Extrait du document →

'''

Le Bureau de la Commission tripartite chargée d’appliquer les mesures d’accompagnement de la libre circulation des personnes a chargé un groupe de travail dirigé par Jean-Luc Nordmann, directeur du travail au Secrétariat d’Etat à l’économie (SECO), d’éclaircir ce point de droit. Ce groupe de travail comprenait des représentants, au niveau de la direction, de l’Union syndicale suisse (USS), du Syndicat du personnel des transports (SEV), de l’Union patronale suisse, des offices fédéraux concernés - transports (OFT), justice (OFJ), Bureau de l’intégration (BI) – et du Secrétariat général du DETEC.
Les questions juridiques sont éclaircies
Les services juridiques spécialisés de l’administration fédérale ont examiné le point de droit soulevé et conclu que, selon la législation actuelle, les dispositions de la loi sur le travail dans les entreprises de transports publics devaient être respectées sur le territoire suisse et que toutes les entreprises de chemin de fer qui utilisent l’infrastructure ferroviaire suisse devaient disposer d’un certificat de sécurité délivré par les autorités suisses. Toutefois, étant donné le cadre légal actuel et les accords conclus avec l’UE, les dispositions suisses concernant l’examen des conditions de travail usuelles dans la branche ne s’appliquent pas au transport ferroviaire international de marchandises. Selon l’accord sur les transports terrestres entre la Suisse et l’UE, cet examen incombe à l’Etat où l’entreprise a son siège. C’est là une condition pour assurer le libre accès au réseau garanti par l’accord sur les transports terrestres. La Suisse ne peut donc pas contrôler si les entreprises de chemin de fer ayant leur siège dans un pays de l’UE versent les salaires usuels pour la branche en Suisse. Avec la publication de cette étude, les travaux du groupe de travail sont achevés.
Pour des conditions de travail équitables dans les transports internationaux
Les membres du groupe de travail ont souligné l’importance de conditions de travail et de concurrence équitables sur le marché international, et donc européen, du transport de marchandise par rail, ouvert à la concurrence. La Suisse applique à toutes les entreprises de chemin de fer les possibilités de contrôle et de surveillance actuelles, qui vont jusqu’à la dénonciation des violations de la loi sur le travail dans les entreprises de transports publics. La Commission de surveillance des conditions de travail dans les domaines de la poste, des télécommunications et des chemins de fer, instituée par Moritz Leuenberger, chef du DETEC, et active depuis 2005, observe la situation de manière permanente.
Echange de prestations et discussion avec l’UE en perspective
Le modèle d’échange de prestations conclu entre les entreprises de chemin de fer suisses et leurs partenaires étrangers d’une part et les syndicats d’autre part a été bien accueilli par le groupe de travail. Il sera si possible prolongé par les partenaires sociaux. Il garantit que les conducteurs de locomotives suisses à l’étranger soient employés dans la même mesure que les conducteurs étrangers en Suisse. La réalisation de conditions de travail équitables sur le marché ouvert des chemins de fer est un défi européen et doit donc devenir un thème de discussion au niveau politique avec l’UE. Le président de la Confédération, Moritz Leuenberger, prévoit d’aborder la problématique fondamentale du respect des conditions de travail dans le transport international de marchandises lors de sa rencontre avec le commissaire européen des transports, Jacques Barrot, prévue pour mai 2006, pour chercher conjointement des solutions.

'''

Matériel d'étude →

'''

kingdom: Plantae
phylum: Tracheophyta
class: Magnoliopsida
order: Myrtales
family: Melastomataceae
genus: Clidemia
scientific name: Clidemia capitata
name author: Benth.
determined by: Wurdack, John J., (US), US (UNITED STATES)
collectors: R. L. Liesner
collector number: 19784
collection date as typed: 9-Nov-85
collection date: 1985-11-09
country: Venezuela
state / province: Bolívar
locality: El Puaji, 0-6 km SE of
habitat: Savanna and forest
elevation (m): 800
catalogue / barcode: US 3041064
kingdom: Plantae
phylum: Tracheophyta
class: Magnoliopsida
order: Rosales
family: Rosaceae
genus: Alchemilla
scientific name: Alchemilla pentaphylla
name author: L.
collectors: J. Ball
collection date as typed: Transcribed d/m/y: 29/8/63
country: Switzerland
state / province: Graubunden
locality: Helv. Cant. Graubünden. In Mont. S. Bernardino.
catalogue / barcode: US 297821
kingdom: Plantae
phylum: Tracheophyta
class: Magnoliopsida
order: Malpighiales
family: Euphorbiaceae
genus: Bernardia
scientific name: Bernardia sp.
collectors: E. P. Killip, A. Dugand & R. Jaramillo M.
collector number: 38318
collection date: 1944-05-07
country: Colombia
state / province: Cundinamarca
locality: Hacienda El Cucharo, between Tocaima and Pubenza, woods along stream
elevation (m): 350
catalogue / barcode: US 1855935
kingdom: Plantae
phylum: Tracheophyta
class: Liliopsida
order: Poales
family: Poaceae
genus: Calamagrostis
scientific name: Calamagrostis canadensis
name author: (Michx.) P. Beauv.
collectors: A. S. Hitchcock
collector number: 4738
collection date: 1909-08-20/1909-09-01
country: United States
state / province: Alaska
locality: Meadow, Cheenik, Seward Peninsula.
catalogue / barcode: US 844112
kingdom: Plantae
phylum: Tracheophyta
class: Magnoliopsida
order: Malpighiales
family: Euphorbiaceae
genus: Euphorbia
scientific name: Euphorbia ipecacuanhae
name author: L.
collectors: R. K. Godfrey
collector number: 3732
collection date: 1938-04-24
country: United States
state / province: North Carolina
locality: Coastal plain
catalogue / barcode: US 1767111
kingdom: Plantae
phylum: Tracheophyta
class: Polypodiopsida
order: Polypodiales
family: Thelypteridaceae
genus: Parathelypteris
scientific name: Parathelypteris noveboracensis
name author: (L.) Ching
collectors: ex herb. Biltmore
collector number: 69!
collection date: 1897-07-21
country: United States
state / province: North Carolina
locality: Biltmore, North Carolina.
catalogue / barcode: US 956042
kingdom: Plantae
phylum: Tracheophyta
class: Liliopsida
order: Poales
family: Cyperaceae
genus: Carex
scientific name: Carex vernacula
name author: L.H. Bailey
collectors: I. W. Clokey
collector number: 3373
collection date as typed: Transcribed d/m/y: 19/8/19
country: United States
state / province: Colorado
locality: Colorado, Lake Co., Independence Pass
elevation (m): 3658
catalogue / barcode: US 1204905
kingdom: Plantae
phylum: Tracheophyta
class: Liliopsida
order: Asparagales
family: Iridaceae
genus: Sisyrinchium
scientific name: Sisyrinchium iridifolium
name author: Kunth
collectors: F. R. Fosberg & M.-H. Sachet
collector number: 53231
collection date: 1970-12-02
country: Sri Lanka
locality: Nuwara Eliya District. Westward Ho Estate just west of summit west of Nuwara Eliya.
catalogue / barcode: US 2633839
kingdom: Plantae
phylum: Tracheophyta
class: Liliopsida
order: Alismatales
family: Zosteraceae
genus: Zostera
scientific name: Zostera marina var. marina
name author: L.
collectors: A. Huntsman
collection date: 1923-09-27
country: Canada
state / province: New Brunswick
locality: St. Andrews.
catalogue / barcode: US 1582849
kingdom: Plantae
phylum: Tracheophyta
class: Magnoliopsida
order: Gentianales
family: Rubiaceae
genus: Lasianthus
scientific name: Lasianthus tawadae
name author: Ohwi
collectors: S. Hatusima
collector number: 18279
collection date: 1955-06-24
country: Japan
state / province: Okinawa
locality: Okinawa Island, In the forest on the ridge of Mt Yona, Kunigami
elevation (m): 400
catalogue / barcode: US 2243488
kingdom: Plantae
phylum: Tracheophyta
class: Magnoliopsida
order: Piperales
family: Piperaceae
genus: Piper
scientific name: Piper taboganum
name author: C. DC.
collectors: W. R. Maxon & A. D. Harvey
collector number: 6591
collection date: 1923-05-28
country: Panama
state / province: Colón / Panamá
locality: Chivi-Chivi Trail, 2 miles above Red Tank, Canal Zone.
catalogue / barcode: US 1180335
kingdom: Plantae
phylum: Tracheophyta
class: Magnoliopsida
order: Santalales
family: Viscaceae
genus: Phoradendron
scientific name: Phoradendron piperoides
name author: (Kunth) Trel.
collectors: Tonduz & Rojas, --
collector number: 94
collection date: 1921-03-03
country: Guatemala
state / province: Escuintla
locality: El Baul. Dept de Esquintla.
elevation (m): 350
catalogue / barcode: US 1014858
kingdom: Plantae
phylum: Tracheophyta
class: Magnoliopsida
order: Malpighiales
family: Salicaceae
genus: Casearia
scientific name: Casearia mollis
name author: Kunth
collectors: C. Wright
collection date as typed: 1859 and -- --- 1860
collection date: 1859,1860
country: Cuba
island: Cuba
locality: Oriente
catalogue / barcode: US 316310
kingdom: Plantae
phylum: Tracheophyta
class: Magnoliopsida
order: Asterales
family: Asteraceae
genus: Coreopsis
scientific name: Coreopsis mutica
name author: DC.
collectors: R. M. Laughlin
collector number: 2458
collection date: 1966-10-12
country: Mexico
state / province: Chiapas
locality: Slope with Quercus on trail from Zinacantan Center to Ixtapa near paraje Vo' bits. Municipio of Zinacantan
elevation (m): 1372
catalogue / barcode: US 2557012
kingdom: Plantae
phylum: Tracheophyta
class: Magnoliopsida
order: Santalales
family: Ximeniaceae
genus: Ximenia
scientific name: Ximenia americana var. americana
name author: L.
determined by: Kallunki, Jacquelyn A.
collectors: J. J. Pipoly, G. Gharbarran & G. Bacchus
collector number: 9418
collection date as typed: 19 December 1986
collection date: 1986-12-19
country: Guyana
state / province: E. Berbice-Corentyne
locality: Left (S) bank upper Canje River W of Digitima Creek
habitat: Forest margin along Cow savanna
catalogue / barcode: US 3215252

'''

Objectif de l'exercice →
Recopiez le passage de l'extrait compris entre « Le Bureau de » et « général du DETEC. », ces deux segments inclus. Les données ne sont pas tirées de la même source que l'extrait.

Zone de réponse →
Le Bureau de la Commission tripartite chargée d’appliquer les mesures d’accompagnement de la libre circulation des personnes a chargé un groupe de travail dirigé par Jean-Luc Nordmann, directeur du travail au Secrétariat d’Etat à l’économie (SECO), d’éclaircir ce point de droit. Ce groupe de travail comprenait des représentants, au niveau de la direction, de l’Union syndicale suisse (USS), du Syndicat du personnel des transports (SEV), de l’Union patronale suisse, des offices fédéraux concernés - transports (OFT), justice (OFJ), Bureau de l’intégration (BI) – et du Secrétariat général du DETEC.